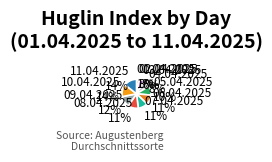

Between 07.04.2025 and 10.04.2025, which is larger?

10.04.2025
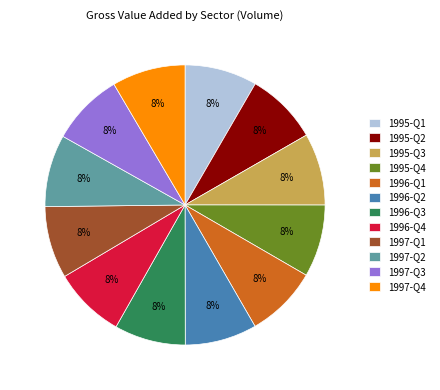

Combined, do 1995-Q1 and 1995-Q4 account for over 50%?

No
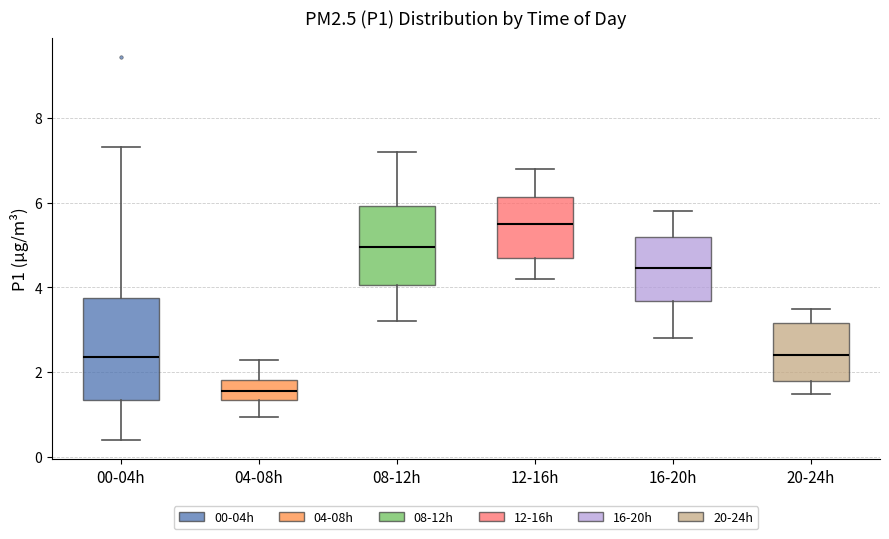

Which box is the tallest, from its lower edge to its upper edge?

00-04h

--

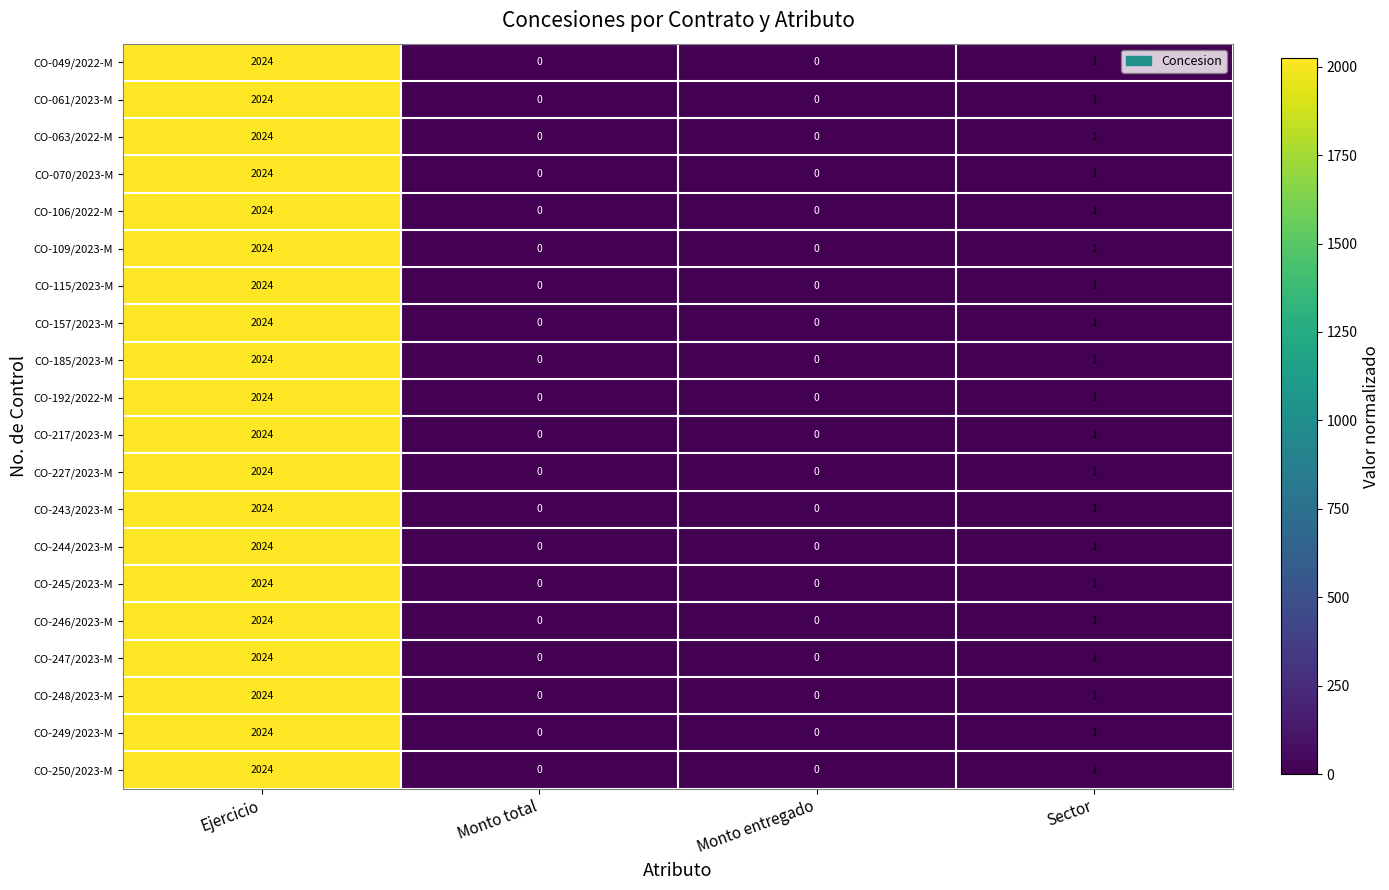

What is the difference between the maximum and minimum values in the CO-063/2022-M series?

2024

• _Taakvereisten_: Neem de regels vanaf de regel met "Between 07.04.2025 and" tot en met de regel met "Which box is" opnieuw over en vervang daarin "larger" door "bigger", zonder verder iets te wijzigen. Laat de afbeeldingen in uw antwoord weg.

• _Probleemoplossing_:
Between 07.04.2025 and 10.04.2025, which is bigger?

10.04.2025

Combined, do 1995-Q1 and 1995-Q4 account for over 50%?

No

Which box is the tallest, from its lower edge to its upper edge?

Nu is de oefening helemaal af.